So I sat in the ruins of my former belief system wondering what am I supposed to do now? I became very bitter and distant from everyone including my family. I began to look at what was left. I realized that I had no actual reason to believe in any god. I started to look into what atheism is. In the simplest of terms atheism is a lack of belief in a god. I was an atheist. I guess I needed a label in my mind to kind of check off a box of some sort. With the box checked I did more digging and came upon The Atheist Experience. It’s an internet based call in show where theists and atheists call in with questions. I binged probably about two years worth of shows through podcasts in about a month. It helped me clarify some of the things I was wondering about and gave me a sense of a new foundation of thinking critically.

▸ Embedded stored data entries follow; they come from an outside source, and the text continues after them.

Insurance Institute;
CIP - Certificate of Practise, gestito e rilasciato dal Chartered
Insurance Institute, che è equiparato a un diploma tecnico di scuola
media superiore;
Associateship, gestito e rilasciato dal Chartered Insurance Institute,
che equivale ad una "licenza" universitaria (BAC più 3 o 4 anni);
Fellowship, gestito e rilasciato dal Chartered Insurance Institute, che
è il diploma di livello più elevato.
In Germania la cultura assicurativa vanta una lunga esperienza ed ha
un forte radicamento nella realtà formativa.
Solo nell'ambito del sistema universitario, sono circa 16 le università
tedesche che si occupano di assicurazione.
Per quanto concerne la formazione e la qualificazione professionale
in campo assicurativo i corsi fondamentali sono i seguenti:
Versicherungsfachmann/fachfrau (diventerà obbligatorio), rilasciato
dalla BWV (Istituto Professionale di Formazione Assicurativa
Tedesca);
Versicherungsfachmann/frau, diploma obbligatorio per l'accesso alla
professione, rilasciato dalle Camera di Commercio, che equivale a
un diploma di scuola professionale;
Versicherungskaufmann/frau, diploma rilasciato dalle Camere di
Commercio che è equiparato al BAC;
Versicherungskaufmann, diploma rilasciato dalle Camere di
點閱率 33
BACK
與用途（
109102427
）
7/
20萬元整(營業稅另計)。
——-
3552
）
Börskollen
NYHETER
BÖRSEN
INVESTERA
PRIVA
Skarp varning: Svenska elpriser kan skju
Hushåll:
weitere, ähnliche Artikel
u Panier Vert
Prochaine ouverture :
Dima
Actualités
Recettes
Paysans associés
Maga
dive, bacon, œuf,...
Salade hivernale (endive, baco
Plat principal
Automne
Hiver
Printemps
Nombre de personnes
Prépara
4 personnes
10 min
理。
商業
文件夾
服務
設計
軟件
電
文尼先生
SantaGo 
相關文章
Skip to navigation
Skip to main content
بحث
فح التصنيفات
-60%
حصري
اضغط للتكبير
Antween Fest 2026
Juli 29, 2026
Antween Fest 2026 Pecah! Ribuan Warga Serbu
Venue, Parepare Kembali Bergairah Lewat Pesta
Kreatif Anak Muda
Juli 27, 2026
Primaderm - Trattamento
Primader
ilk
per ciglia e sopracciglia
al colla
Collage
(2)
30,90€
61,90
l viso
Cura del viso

I also began seeing a therapist at this time. He’s helped me kind of see the world differently. Sort of like having being in the dark for a while and having your eyes adjust to the light (funny, a year ago I would have used the same wording to describe what it’s like becoming a Christian). He diagnosed me with “adjustive disorder”. Again it’s nothing more than a phrase for what I was experiencing but I like my check boxes. I continue to see him on a regular basis however most of my short fusedness, depression, anger, and bitterness have come down to a more manageable level.
So that’s the story so far. I continue to look into new ways of thinking about the world with out my religious lens and that’s really what the blog is going to be about, my observations. I hope that you all can help me point out flaws in my reasoning and continue to help me grow as a person. If you have anything you’d like to see me tackle I’d be up for that too!